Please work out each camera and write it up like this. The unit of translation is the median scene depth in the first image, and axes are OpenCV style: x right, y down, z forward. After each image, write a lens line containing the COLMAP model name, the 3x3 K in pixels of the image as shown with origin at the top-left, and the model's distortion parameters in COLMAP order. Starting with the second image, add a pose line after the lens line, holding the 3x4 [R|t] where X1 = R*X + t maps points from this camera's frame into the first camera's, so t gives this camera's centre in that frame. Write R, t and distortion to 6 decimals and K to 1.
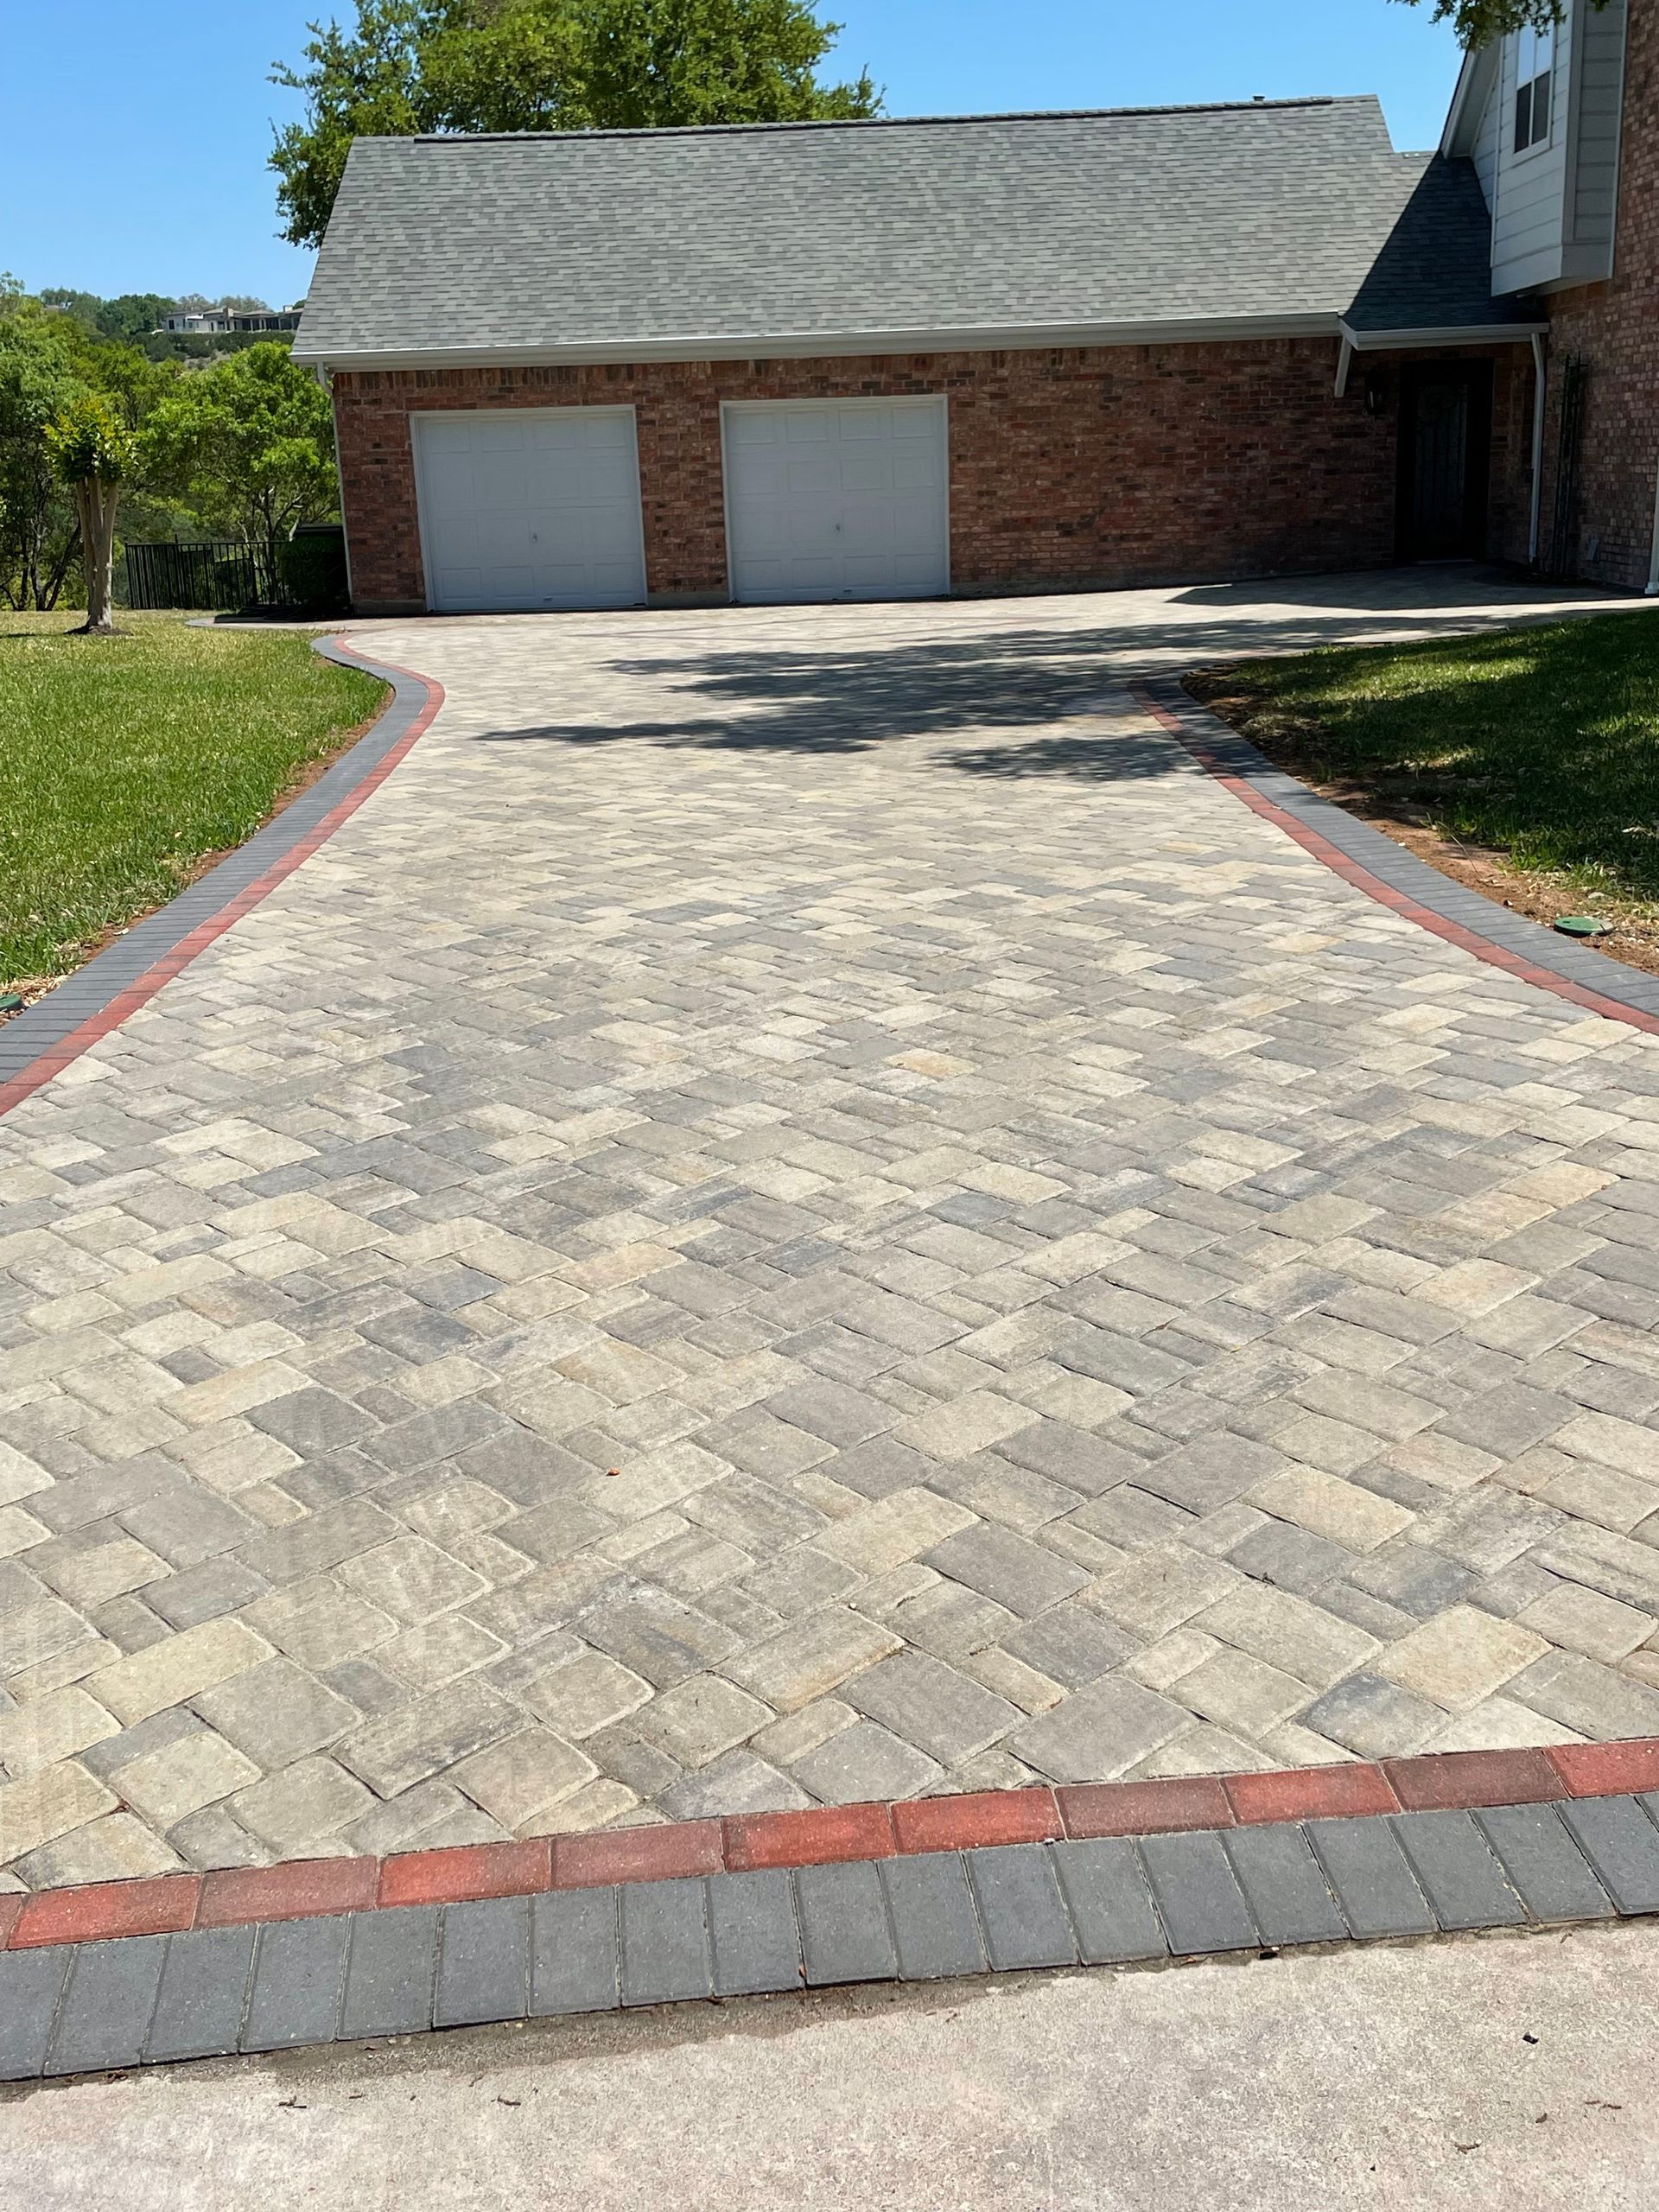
lens RADIAL K [[2354.2, 0, 829.5], [0, 2354.2, 1106.0], [0, 0, 1]] dist [0.116462, -0.167070]
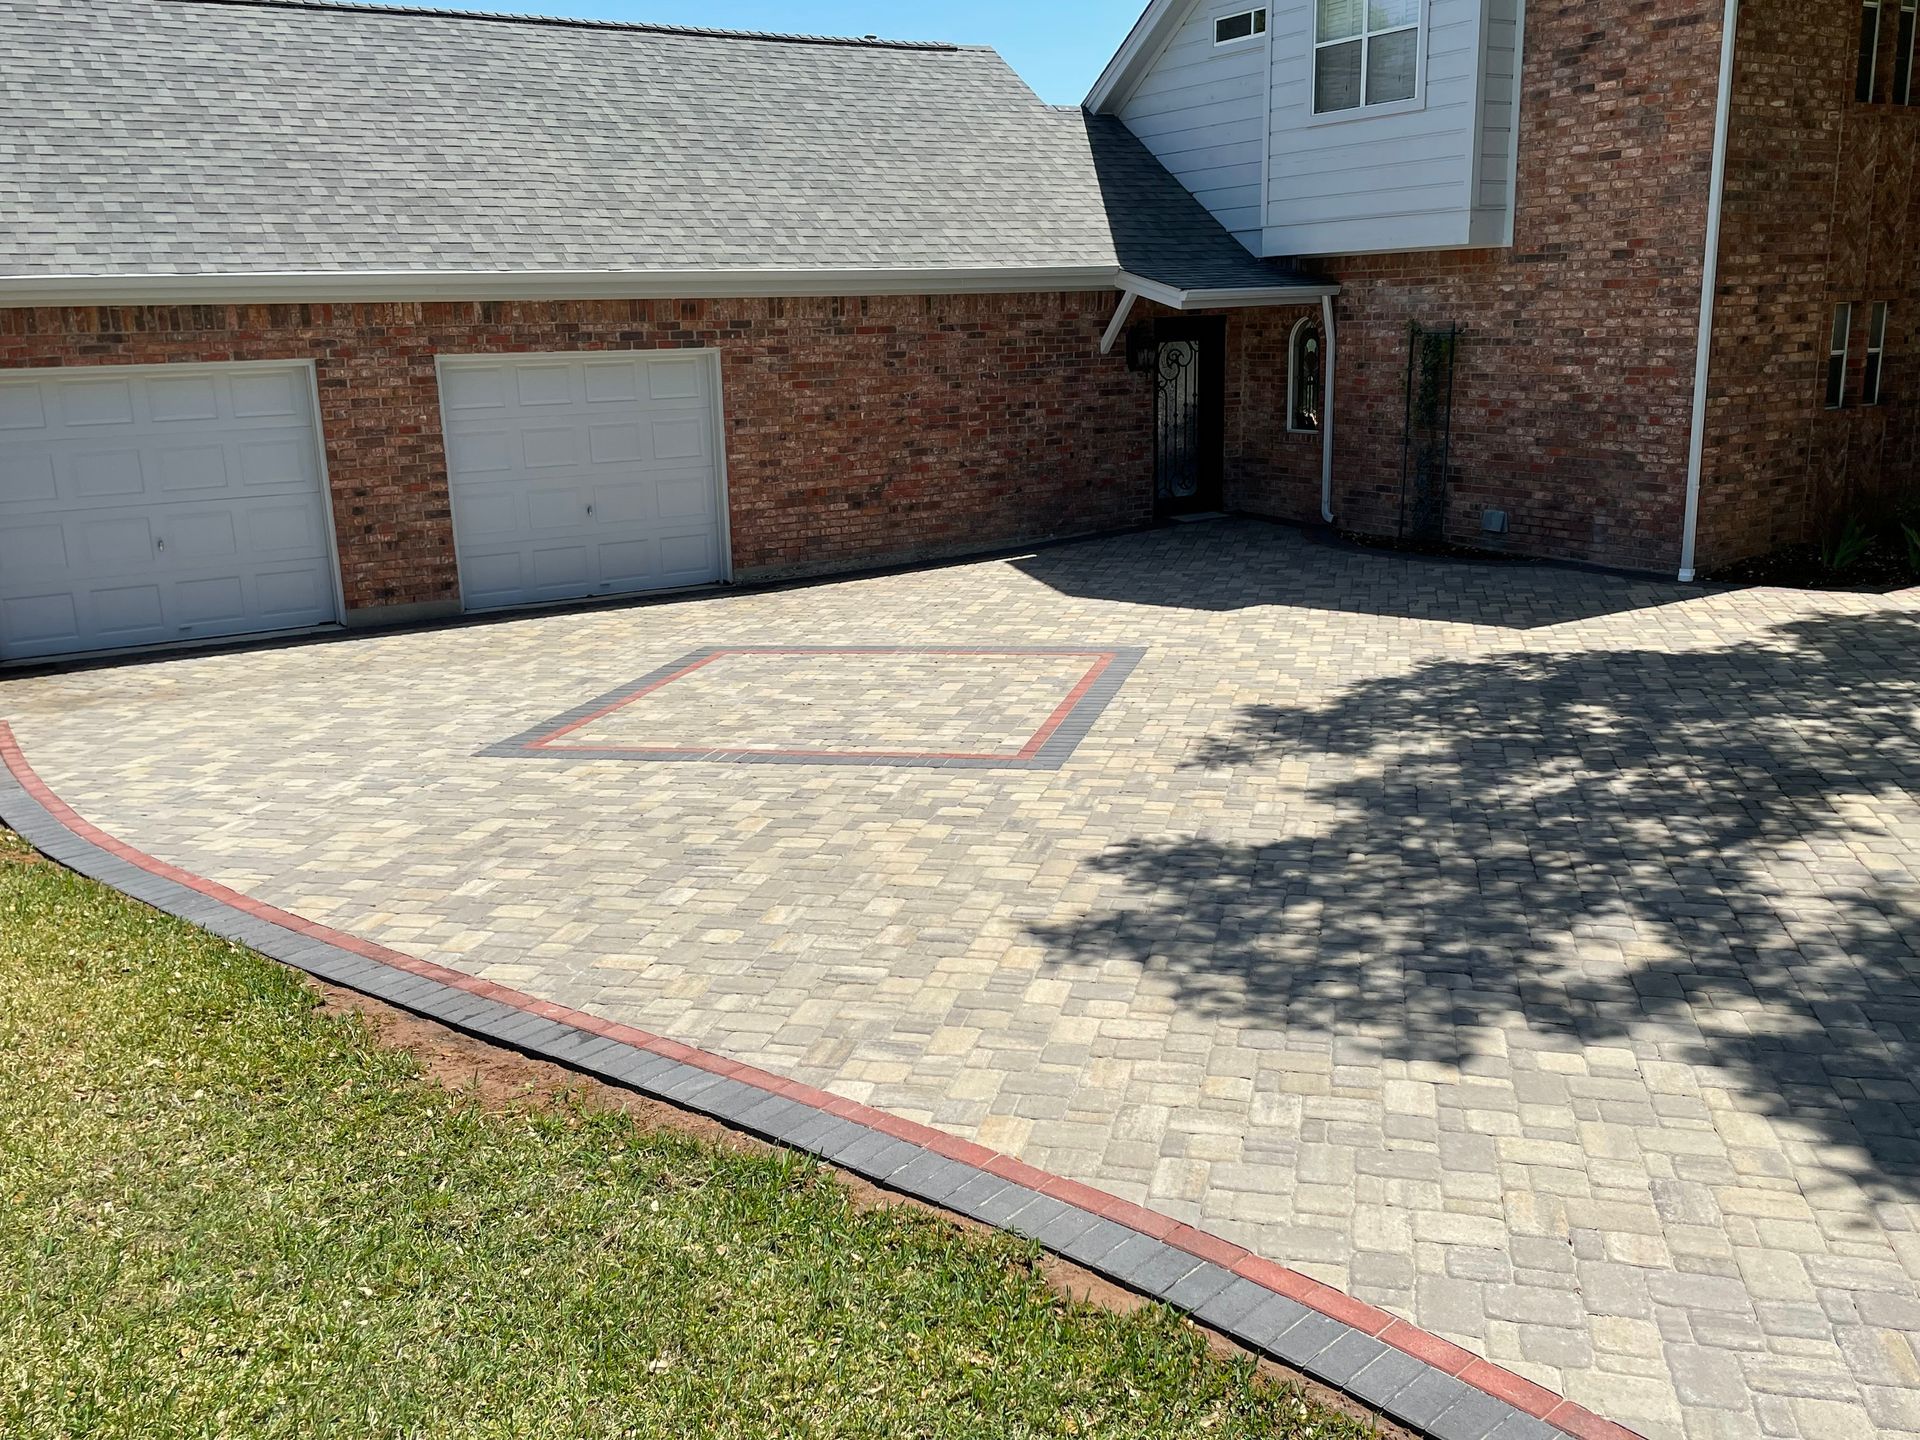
lens RADIAL K [[1640.8, 0, 960.0], [0, 1640.8, 720.0], [0, 0, 1]] dist [0.095453, -0.109778]
pose [[0.837234, -0.121206, 0.533243, -0.200500], [0.141081, 0.989992, 0.003515, -0.161905], [-0.528333, 0.072288, 0.845955, 0.480760]]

## [The task]
Return all of the material above verbatim, leaving out the pictures.

## [Written response]
Please work out each camera and write it up like this. The unit of translation is the median scene depth in the first image, and axes are OpenCV style: x right, y down, z forward. After each image, write a lens line containing the COLMAP model name, the 3x3 K in pixels of the image as shown with origin at the top-left, and the model's distortion parameters in COLMAP order. Starting with the second image, add a pose line after the lens line, holding the 3x4 [R|t] where X1 = R*X + t maps points from this camera's frame into the first camera's, so t gives this camera's centre in that frame. Write R, t and distortion to 6 decimals and K to 1.
lens RADIAL K [[2354.2, 0, 829.5], [0, 2354.2, 1106.0], [0, 0, 1]] dist [0.116462, -0.167070]
lens RADIAL K [[1640.8, 0, 960.0], [0, 1640.8, 720.0], [0, 0, 1]] dist [0.095453, -0.109778]
pose [[0.837234, -0.121206, 0.533243, -0.200500], [0.141081, 0.989992, 0.003515, -0.161905], [-0.528333, 0.072288, 0.845955, 0.480760]]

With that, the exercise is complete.